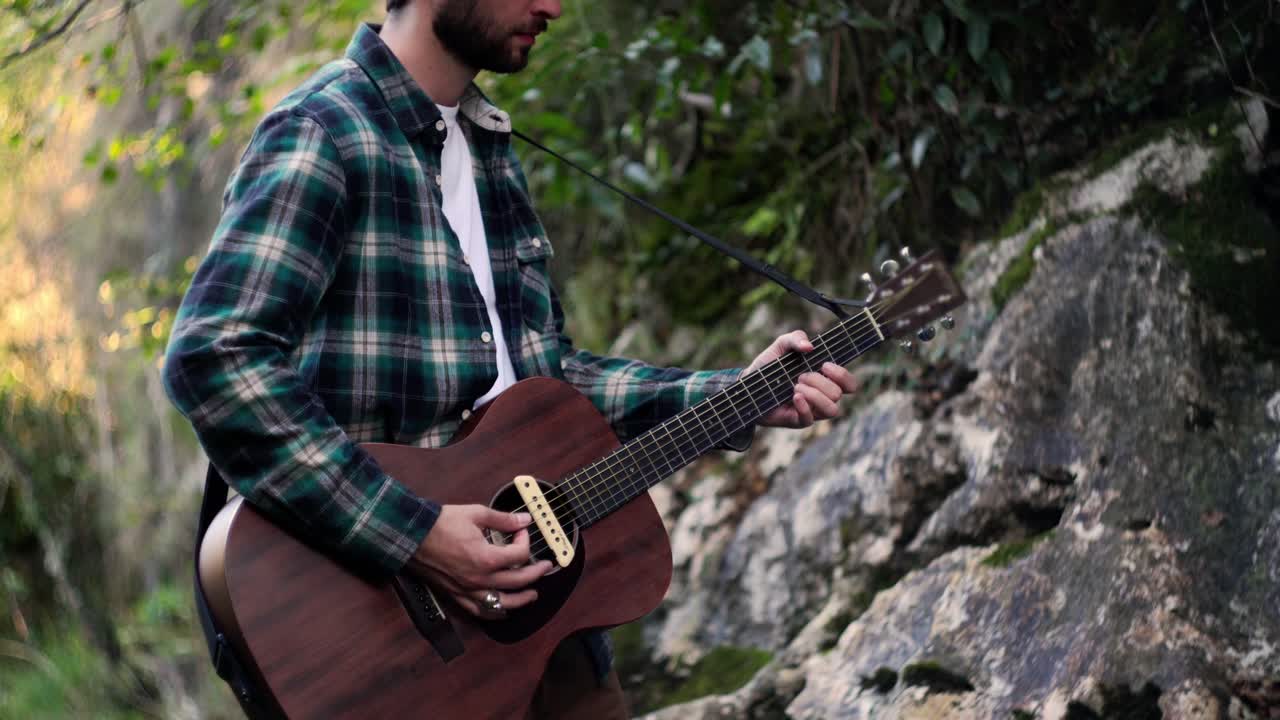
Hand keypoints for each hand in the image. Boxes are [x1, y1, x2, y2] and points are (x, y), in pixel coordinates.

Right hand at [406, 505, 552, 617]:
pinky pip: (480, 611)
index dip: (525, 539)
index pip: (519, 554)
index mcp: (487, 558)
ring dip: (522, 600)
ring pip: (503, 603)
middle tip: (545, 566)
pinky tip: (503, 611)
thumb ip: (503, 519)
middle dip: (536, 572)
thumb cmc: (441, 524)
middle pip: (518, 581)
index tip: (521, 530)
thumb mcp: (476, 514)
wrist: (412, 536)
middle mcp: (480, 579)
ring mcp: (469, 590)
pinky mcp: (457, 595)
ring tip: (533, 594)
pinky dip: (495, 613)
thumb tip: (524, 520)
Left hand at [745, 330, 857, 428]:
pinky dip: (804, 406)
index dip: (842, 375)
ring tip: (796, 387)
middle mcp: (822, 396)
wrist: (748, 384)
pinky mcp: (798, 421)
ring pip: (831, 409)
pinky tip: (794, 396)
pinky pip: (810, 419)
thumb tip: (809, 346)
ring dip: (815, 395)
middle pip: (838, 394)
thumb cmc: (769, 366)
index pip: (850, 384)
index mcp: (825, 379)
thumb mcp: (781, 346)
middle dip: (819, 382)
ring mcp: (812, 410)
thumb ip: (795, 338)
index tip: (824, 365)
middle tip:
....................
| Problem to solve |
Copy out each line of the data in which the word "hand" appears.

| Task result |
Hand keypoints for each hand in the image. Boxes are [x1, y1, x2, y2] and points are (x, y), in pixel coordinates.
Right hand at [406, 505, 552, 617]:
Left hand at [745, 330, 857, 428]:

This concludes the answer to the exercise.